— WHAT YOU HAVE TO DO —
Beginning with the line that holds "26: (614, 92, 3.62)" in the data below, give again every line through the one that holds "38: (464, 324, 2.21)", exactly as written.

##### DATA #####

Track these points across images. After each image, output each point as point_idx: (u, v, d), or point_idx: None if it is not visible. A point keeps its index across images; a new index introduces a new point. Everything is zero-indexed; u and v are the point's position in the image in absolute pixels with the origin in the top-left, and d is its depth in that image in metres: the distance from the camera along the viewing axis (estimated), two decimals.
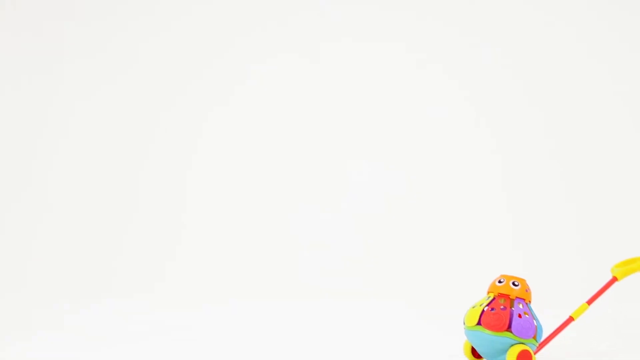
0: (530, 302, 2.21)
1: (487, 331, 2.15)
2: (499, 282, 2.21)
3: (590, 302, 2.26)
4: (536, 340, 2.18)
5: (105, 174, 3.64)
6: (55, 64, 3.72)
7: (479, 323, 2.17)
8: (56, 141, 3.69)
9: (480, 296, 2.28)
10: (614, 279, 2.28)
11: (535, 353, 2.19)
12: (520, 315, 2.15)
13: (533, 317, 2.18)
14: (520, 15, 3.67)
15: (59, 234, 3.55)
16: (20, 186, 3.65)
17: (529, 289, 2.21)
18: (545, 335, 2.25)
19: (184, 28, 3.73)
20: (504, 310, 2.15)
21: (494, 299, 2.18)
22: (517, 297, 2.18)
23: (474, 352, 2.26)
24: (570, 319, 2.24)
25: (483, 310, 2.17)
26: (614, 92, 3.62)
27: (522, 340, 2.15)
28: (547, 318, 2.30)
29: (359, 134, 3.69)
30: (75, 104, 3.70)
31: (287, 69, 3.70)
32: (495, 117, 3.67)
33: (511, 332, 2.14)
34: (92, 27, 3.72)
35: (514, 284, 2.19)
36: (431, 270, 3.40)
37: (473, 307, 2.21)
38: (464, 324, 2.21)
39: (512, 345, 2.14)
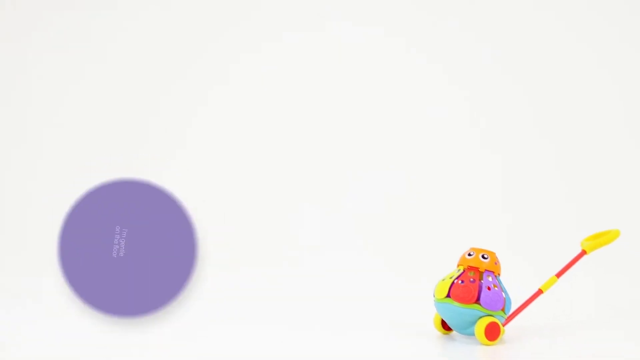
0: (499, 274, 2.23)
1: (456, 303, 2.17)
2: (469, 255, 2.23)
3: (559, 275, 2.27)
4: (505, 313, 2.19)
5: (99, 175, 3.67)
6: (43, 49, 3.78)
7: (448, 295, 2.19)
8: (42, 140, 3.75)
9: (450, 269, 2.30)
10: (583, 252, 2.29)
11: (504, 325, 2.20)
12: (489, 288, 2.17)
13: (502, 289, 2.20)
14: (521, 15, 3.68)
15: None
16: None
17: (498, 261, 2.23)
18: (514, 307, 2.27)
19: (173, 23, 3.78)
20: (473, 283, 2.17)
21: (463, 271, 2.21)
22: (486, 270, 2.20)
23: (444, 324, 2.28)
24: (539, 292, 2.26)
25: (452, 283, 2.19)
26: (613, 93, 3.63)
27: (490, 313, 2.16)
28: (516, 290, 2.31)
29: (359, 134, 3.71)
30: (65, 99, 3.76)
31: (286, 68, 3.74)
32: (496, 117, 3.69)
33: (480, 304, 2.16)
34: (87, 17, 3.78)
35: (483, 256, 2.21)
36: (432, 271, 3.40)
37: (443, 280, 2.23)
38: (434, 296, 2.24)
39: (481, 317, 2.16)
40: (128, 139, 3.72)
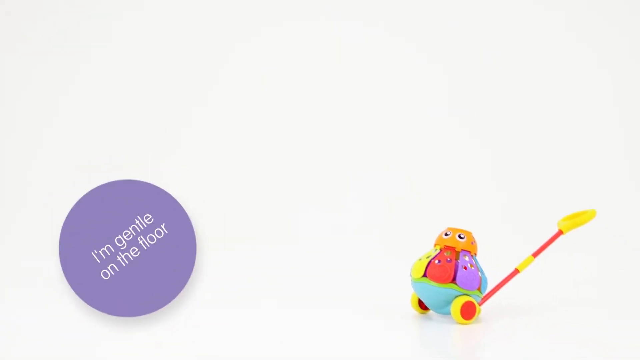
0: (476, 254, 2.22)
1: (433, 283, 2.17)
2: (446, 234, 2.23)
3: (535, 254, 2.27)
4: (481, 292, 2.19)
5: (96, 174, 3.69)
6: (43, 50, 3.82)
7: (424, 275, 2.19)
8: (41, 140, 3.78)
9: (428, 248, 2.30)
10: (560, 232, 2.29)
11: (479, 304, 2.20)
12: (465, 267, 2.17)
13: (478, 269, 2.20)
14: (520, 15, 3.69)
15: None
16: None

#####

— EXERCISE OUTPUT —
26: (614, 92, 3.62)
27: (522, 340, 2.15)
28: (547, 318, 2.30)
29: (359, 134, 3.69)
30: (75, 104, 3.70)
31: (287, 69, 3.70)
32: (495, 117, 3.67)
33: (511, 332, 2.14)
34: (92, 27, 3.72)
35: (514, 284, 2.19)
36: (431, 270, 3.40)
37: (473, 307, 2.21)
38: (464, 324, 2.21)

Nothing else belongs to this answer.